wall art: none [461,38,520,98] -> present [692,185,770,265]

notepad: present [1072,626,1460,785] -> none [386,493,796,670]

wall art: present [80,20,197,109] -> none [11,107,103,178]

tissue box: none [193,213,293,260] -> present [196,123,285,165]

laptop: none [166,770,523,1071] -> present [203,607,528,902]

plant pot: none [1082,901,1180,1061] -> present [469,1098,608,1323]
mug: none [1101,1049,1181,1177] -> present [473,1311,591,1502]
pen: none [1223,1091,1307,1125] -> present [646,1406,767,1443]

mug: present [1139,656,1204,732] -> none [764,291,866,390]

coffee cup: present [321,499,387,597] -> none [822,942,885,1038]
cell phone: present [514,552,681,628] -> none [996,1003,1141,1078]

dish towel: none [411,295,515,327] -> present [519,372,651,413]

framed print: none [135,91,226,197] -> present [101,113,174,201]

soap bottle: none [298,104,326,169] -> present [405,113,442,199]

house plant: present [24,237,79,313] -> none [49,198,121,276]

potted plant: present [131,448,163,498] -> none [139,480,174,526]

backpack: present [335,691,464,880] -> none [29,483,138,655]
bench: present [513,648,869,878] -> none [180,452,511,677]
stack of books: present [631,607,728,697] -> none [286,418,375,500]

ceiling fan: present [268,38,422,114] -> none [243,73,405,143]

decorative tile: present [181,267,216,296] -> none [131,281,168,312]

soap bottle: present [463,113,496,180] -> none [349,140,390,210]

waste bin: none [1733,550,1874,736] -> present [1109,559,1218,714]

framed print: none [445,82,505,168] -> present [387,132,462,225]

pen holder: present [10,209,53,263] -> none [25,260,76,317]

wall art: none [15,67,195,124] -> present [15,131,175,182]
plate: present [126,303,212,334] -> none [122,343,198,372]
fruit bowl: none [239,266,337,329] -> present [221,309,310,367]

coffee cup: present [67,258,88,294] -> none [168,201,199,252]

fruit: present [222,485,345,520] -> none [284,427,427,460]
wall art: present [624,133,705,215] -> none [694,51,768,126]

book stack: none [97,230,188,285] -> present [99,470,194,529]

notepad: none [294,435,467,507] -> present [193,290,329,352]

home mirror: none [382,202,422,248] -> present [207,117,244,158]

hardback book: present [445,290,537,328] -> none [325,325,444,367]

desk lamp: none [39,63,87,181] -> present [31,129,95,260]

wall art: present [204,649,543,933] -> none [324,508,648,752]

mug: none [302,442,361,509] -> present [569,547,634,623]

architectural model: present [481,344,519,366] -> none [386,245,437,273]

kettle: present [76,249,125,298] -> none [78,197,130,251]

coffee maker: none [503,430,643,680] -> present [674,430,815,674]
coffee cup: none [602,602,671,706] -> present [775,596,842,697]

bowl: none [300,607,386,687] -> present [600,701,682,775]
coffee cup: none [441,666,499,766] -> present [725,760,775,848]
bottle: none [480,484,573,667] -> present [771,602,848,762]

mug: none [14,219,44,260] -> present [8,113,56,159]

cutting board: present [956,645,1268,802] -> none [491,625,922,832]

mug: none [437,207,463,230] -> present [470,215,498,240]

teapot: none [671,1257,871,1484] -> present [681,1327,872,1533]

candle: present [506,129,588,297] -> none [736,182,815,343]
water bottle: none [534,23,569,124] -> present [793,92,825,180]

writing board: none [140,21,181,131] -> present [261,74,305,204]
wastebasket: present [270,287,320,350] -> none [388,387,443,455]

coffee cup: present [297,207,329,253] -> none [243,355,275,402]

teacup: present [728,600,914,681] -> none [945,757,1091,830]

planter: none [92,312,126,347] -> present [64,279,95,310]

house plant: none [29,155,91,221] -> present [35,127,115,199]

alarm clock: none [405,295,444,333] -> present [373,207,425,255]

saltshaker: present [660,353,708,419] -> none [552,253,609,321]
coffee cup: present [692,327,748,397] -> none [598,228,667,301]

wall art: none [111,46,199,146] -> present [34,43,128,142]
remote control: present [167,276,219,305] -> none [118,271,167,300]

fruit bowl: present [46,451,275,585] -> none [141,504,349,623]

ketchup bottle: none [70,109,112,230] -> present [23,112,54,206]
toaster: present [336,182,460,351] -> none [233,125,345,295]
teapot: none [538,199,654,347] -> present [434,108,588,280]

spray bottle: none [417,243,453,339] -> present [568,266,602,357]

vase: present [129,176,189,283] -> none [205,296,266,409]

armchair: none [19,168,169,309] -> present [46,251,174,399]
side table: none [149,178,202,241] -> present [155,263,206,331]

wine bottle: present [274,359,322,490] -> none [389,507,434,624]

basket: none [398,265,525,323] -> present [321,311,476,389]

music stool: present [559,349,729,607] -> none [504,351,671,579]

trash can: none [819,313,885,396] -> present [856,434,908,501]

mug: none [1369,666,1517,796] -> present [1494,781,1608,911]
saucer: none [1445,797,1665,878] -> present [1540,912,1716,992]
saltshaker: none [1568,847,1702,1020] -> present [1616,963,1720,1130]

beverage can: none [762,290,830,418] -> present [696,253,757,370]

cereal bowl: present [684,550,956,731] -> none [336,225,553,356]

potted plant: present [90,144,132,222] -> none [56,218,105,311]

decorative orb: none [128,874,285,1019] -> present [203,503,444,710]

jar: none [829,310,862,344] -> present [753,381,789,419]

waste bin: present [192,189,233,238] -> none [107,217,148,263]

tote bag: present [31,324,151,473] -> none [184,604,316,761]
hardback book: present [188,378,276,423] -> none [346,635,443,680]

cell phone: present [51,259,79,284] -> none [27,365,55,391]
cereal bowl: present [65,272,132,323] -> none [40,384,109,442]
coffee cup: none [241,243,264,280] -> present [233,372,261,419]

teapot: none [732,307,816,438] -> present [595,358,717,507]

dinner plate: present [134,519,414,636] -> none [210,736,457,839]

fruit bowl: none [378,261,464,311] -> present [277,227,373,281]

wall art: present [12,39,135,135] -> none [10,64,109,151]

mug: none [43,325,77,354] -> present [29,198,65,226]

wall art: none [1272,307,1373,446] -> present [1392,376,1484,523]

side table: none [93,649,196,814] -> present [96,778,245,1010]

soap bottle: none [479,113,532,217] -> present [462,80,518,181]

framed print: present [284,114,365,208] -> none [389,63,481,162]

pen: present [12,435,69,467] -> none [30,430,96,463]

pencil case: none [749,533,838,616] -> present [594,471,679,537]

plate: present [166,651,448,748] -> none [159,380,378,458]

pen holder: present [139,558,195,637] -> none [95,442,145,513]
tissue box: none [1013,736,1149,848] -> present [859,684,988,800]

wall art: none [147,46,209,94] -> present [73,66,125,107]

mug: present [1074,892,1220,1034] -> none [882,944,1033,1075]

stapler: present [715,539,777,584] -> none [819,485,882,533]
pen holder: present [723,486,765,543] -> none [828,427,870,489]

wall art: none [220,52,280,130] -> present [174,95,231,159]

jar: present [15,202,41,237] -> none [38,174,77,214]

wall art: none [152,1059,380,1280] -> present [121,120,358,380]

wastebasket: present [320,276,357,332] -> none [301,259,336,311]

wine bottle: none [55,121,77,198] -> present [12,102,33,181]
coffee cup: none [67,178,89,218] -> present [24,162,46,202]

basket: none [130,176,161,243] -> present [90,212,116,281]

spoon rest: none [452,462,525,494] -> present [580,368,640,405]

----

Make an exact copy of every record listed above.

wall art: none [461,38,520,98] -> present [692,185,770,265]

notepad: present [1072,626,1460,785] -> none [386,493,796,670]

wall art: present [80,20,197,109] -> none [11,107,103,178]

tissue box: none [193,213,293,260] -> present [196,123,285,165]

laptop: none [166,770,523,1071] -> present [203,607,528,902]

plant pot: none [1082,901,1180,1061] -> present [469,1098,608,1323]
mug: none [1101,1049,1181,1177] -> present [473,1311,591,1502]
pen: none [1223,1091,1307,1125] -> present [646,1406,767,1443]

mug: present [1139,656,1204,732] -> none [764,291,866,390]

coffee cup: present [321,499,387,597] -> none [822,942,885,1038]
cell phone: present [514,552,681,628] -> none [996,1003,1141,1078]

dish towel: none [411,295,515,327] -> present [519,372,651,413]

framed print: none [135,91,226,197] -> present [101,113,174,201]

soap bottle: none [298,104,326,169] -> present [405,113,442,199]

house plant: present [24,237,79,313] -> none [49,198,121,276]

potted plant: present [131,448,163,498] -> none [139,480,174,526]

backpack: present [335,691,464,880] -> none [29,483,138,655]
bench: present [513,648,869,878] -> none [180,452,511,677]
stack of books: present [631,607,728,697] -> none [286,418,375,500]

ceiling fan: present [268,38,422,114] -> none [243,73,405,143]

decorative tile: present [181,267,216,296] -> none [131,281,168,312]

soap bottle: present [463,113,496,180] -> none [349,140,390,210]

waste bin: none [1733,550,1874,736] -> present [1109,559,1218,714]

framed print: none [445,82,505,168] -> present [387,132,462,225]

pen holder: present [10,209,53,263] -> none [25,260,76,317]

wall art: none [15,67,195,124] -> present [15,131,175,182]
plate: present [126,303,212,334] -> none [122,343,198,372]
fruit bowl: none [239,266,337,329] -> present [221,309,310,367]

coffee cup: present [67,258,88,294] -> none [168,201,199,252]

fruit: present [222,485,345,520] -> none [284,427,427,460]
wall art: present [624,133,705,215] -> none [694,51,768,126]

book stack: none [97,230,188,285] -> present [99,470,194,529]

notepad: none [294,435,467,507] -> present [193,290,329,352]

home mirror: none [382,202,422,248] -> present [207,117,244,158]

hardback book: present [445,290,537,328] -> none [325,325,444,367]

desk lamp: none [39,63,87,181] -> present [31,129,95,260]

wall art: present [204,649,543,933] -> none [324,508,648,752]

mug: none [302,442,361,509] -> present [569,547,634,623]

architectural model: present [481,344,519,366] -> none [386,245,437,273]

kettle: present [76,249,125,298] -> none [78,197,130,251]

coffee maker: none [503,430,643,680] -> present [674,430,815,674]
coffee cup: none [602,602,671,706] -> present [775,596,842,697]

bowl: none [300,607,386,687] -> present [600,701,682,775]
coffee cup: none [441,666,499,766] -> present [725,760,775,848]
bottle: none [480,484,573,667] -> present [771,602,848,762]

mug: none [14,219,44,260] -> present [8,113,56,159]

cutting board: present [956,645,1268,802] -> none [491,625,922,832]

mug: none [437,207,463,230] -> present [470,215,498,240]

teapot: none [671,1257,871,1484] -> present [681,1327,872,1533]

candle: present [506,129,588,297] -> none [736,182,815,343]
water bottle: none [534,23,569,124] -> present [793,92,825,180]

writing board: none [140,21,181,131] -> present [261,74,305,204]
wastebasket: present [270,287,320,350] -> none [388,387,443,455]

coffee cup: present [297,207,329,253] -> none [243,355,275,402]

teacup: present [728,600,914,681] -> none [945,757,1091,830]

planter: none [92,312,126,347] -> present [64,279,95,310]

house plant: none [29,155,91,221] -> present [35,127,115,199]

alarm clock: none [405,295,444,333] -> present [373,207,425,255]

saltshaker: present [660,353,708,419] -> none [552,253,609,321]
coffee cup: present [692,327,748,397] -> none [598,228,667,301]

wall art: none [111,46,199,146] -> present [34,43,128,142]
remote control: present [167,276,219,305] -> none [118,271,167,300]

fruit bowl: present [46,451,275,585] -> none [141,504,349,623]

ketchup bottle: none [70,109,112,230] -> present [23,112,54,206]
toaster: present [336,182,460,351] -> none [233,125,345,295]
teapot: none [538,199,654,347] -> present [434,108,588,280]

spray bottle: none [417,243,453,339] -> present [568,266,602,357]

vase: present [129,176,189,283] -> none [205,296,266,409]

armchair: none [19,168,169,309] -> present [46,251,174,399]
side table: none [149,178,202,241] -> present [155,263,206,331]

wine bottle: present [274,359,322,490] -> none [389,507,434,624]

basket: none [398,265,525,323] -> present [321,311,476,389]

music stool: present [559,349,729,607] -> none [504,351,671,579]

trash can: none [819,313,885,396] -> present [856,434,908,501]

mug: none [1369,666,1517,796] -> present [1494,781,1608,911]
saucer: none [1445,797,1665,878] -> present [1540,912,1716,992]
saltshaker: none [1568,847,1702,1020] -> present [1616,963,1720,1130]

beverage can: none [762,290,830,418] -> present [696,253,757,370]

cereal bowl: present [684,550,956,731] -> none [336,225,553,356]

potted plant: present [90,144,132,222] -> none [56,218,105,311]

decorative orb: none [128,874,285,1019] -> present [203,503,444,710]

jar: none [829,310,862,344] -> present [753,381,789,419]

waste bin: present [192,189,233,238] -> none [107,217,148,263]

tote bag: present [31,324,151,473] -> none [184,604,316,761]
hardback book: present [188,378,276,423] -> none [346,635,443,680]

cell phone: present [51,259,79,284] -> none [27,365,55,391]
cereal bowl: present [65,272,132,323] -> none [40,384,109,442]
coffee cup: none [241,243,264,280] -> present [233,372,261,419]

teapot: none [732,307,816,438] -> present [595,358,717,507]

dinner plate: present [134,519,414,636] -> none [210,736,457,839]

fruit bowl: none [378,261,464,311] -> present [277,227,373,281]

wall art: present [12,39,135,135] -> none [10,64,109,151]

mug: none [43,325,77,354] -> present [29,198,65,226]

wall art: none [1272,307,1373,446] -> present [1392,376,1484,523]

side table: none [93,649,196,814] -> present [96,778,245,1010]

soap bottle: none [479,113,532,217] -> present [462,80,518,181]

framed print: present [284,114,365,208] -> none [389,63,481,162]

pen: present [12,435,69,467] -> none [30,430,96,463]

pencil case: none [749,533,838,616] -> present [594,471,679,537]

plate: present [166,651,448,748] -> none [159,380,378,458]

pen holder: present [139,558,195,637] -> none [95,442,145,513]
tissue box: none [1013,736,1149,848] -> present [859,684,988,800]

wall art: none [147,46,209,94] -> present [73,66,125,107]

mug: present [1074,892,1220,1034] -> none [882,944,1033,1075]

stapler: present [715,539,777,584] -> none [819,485,882,533]
pen holder: present [723,486,765,543] -> none [828,427,870,489]

wall art: none [220,52,280,130] -> present [174,95,231,159]

jar: present [15,202,41,237] -> none [38,174,77,214]

wall art: none [152,1059,380,1280] -> present [121,120,358,380]

wastebasket: present [320,276,357,332] -> none [301,259,336,311]

wine bottle: none [55,121,77,198] -> present [12,102,33,181]
coffee cup: none [67,178,89,218] -> present [24,162,46,202]

basket: none [130,176,161,243] -> present [90,212,116,281]

spoon rest: none [452,462,525,494] -> present [580,368,640,405]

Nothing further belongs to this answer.